For this task, every record below must be reproduced exactly.
Top of Records
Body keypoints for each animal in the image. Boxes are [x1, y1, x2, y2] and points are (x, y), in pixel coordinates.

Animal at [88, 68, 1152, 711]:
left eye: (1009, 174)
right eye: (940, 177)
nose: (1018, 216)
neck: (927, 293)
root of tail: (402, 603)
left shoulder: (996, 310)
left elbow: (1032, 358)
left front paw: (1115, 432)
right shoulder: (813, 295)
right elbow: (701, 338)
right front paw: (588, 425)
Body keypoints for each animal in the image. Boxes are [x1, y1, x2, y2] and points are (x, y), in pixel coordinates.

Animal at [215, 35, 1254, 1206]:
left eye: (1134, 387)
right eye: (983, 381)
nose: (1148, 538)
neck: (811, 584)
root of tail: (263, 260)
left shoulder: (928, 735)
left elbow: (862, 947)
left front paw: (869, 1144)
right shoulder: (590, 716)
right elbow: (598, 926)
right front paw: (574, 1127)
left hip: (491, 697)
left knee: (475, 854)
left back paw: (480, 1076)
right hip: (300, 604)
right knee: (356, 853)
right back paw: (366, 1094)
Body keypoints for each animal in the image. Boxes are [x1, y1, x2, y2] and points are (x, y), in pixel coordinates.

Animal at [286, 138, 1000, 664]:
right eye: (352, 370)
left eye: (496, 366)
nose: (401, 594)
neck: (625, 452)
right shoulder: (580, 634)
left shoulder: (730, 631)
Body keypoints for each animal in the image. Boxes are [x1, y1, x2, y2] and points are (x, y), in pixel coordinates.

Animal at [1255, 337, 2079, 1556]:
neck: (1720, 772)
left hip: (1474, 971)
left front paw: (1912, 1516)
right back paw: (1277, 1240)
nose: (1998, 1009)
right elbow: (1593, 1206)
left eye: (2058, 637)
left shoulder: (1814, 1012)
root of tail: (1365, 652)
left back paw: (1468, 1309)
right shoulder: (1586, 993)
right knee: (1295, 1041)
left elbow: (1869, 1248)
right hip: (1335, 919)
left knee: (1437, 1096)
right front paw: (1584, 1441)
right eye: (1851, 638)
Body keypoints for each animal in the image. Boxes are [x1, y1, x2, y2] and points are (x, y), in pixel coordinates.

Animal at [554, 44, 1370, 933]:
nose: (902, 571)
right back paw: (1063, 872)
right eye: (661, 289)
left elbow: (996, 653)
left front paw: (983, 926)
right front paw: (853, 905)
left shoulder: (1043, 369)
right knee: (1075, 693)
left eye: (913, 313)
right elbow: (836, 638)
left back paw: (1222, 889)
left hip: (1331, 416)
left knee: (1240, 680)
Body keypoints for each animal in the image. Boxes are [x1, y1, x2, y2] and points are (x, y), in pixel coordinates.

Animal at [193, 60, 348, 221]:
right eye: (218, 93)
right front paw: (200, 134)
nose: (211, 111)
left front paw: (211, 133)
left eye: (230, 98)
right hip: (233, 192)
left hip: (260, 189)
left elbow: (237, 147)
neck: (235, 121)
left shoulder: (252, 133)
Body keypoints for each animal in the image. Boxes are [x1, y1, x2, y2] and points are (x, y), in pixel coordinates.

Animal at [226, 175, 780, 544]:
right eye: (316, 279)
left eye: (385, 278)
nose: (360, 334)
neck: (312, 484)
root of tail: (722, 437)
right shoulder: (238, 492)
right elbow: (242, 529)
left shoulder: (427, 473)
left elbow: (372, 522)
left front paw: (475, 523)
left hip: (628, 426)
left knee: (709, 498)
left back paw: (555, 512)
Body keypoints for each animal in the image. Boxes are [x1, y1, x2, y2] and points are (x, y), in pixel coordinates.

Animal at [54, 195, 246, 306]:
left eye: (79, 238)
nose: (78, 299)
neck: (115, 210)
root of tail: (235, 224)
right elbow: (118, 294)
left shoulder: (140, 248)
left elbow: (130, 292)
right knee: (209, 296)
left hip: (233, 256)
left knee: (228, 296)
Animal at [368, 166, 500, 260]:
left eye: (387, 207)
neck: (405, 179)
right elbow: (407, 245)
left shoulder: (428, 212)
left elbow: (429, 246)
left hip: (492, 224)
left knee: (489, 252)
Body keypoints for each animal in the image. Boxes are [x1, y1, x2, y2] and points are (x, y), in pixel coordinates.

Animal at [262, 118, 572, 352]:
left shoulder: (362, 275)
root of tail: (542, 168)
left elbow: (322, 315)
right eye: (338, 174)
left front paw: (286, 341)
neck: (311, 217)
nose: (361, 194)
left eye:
Bottom of Records
* Completed task:
Body keypoints for each animal in the image. Boxes are [x1, y1, x2, y2] and points are (x, y), in pixel coordinates.

Animal at [88, 68, 1152, 711]:
left eye: (1009, 174)
right eye: (940, 177)
nose: (1018, 216)
neck: (927, 293)
root of tail: (402, 603)
left shoulder: (996, 310)
left elbow: (1032, 358)
left front paw: (1115, 432)
right shoulder: (813, 295)
right elbow: (701, 338)
right front paw: (588, 425)
Body keypoints for each animal in the image. Boxes are [x1, y1, x2, y2] and points are (x, y), in pixel coordinates.

Animal at [215, 35, 1254, 1206]:
left eye: (1134, 387)
right eye: (983, 381)
nose: (1148, 538)
neck: (811, 584)
root of tail: (263, 260)
left shoulder: (928, 735)
left elbow: (862, 947)
left front paw: (869, 1144)
right shoulder: (590, 716)
right elbow: (598, 926)
right front paw: (574, 1127)
left hip: (491, 697)
left knee: (475, 854)
left back paw: (480, 1076)
right hip: (300, 604)
right knee: (356, 853)
right back paw: (366, 1094)
Body keypoints for each animal in the image. Boxes are [x1, y1, x2, y2] and points are (x, y), in pixel coordinates.

Animal at [286, 138, 1000, 664]:
right eye: (352, 370)
left eye: (496, 366)
nose: (401, 594)
neck: (625, 452)
right shoulder: (580, 634)
left shoulder: (730, 631)
Body keypoints for each animal in the image. Boxes are [x1, y1, x2, y2] and points are (x, y), in pixel coordinates.

Animal at [1255, 337, 2079, 1556]:
neck: (1720, 772)
left hip: (1474, 971)
left front paw: (1912, 1516)
right back paw: (1277, 1240)
nose: (1998, 1009)
right elbow: (1593, 1206)
left eye: (2058, 637)
left shoulder: (1814, 1012)
root of tail: (1365, 652)
left back paw: (1468, 1309)
right shoulder: (1586, 993)
right knee: (1295, 1041)
left elbow: (1869, 1248)
right hip: (1335, 919)
left knee: (1437, 1096)
right front paw: (1584, 1441)
right eye: (1851, 638)
Body keypoints for each animal in the image. Boxes are [x1, y1, x2, y2] and points are (x, y), in pixel coordinates.

Animal at [554, 44, 1370, 933]:
nose: (902, 571)
right back paw: (1063, 872)
right eye: (661, 289)
left elbow: (996, 653)
left front paw: (983, 926)
right front paw: (853, 905)
left shoulder: (1043, 369)
right knee: (1075, 693)
left eye: (913, 313)
right elbow: (836, 638)
left back paw: (1222, 889)
left hip: (1331, 416)
left knee: (1240, 680)
Body keypoints for each animal in the image. Boxes are [x1, y1, x2, y2] and points are (x, y), in pixel coordinates.

Animal at [193, 60, 348, 221]:
right eye: (218, 93)
right front paw: (200, 134)
nose: (211, 111)
left front paw: (211, 133)
left eye: (230, 98)
right hip: (233, 192)
left hip: (260, 189)
left elbow: (237, 147)
neck: (235, 121)
left shoulder: (252, 133)
Body keypoints for each animal in the image. Boxes are [x1, y1, x2, y2] and points are (x, y), in pixel coordinates.

Animal at [226, 175, 780, 544]:
right eye: (316, 279)
left eye: (385, 278)
nose: (360, 334)
neck: (312, 484)
root of tail: (722, 437)
right shoulder: (238, 492)
right elbow: (242, 529)
left shoulder: (427, 473)
left elbow: (372, 522)
left front paw: (475, 523)
left hip: (628, 426)
left knee: (709, 498)
left back paw: (555, 512)
Body keypoints for each animal in the image. Boxes are [x1, y1, x2, y2] and points are (x, y), in pixel coordinates.

Animal at [54, 195, 246, 306]:
left eye: (79, 238)
nose: (78, 299)
neck: (115, 210)
root of tail: (235, 224)
right elbow: (118, 294)
left shoulder: (140, 248)
left elbow: (130, 292)
right knee: (209, 296)
left hip: (233, 256)
left knee: (228, 296)
Animal at [368, 166, 500, 260]:
left eye: (387, 207)
neck: (405, 179)
right elbow: (407, 245)
left shoulder: (428, 212)
left elbow: (429, 246)
left hip: (492, 224)
left knee: (489, 252)
Body keypoints for each animal in the image. Boxes are [x1, y1, x2, y2] and points are (x, y), in pixel coordinates.

Animal at [262, 118, 572, 352]:
left shoulder: (362, 275)
root of tail: (542, 168)
left elbow: (322, 315)
right eye: (338, 174)
left front paw: (286, 341)
neck: (311, 217)
nose: (361, 194)
left eye:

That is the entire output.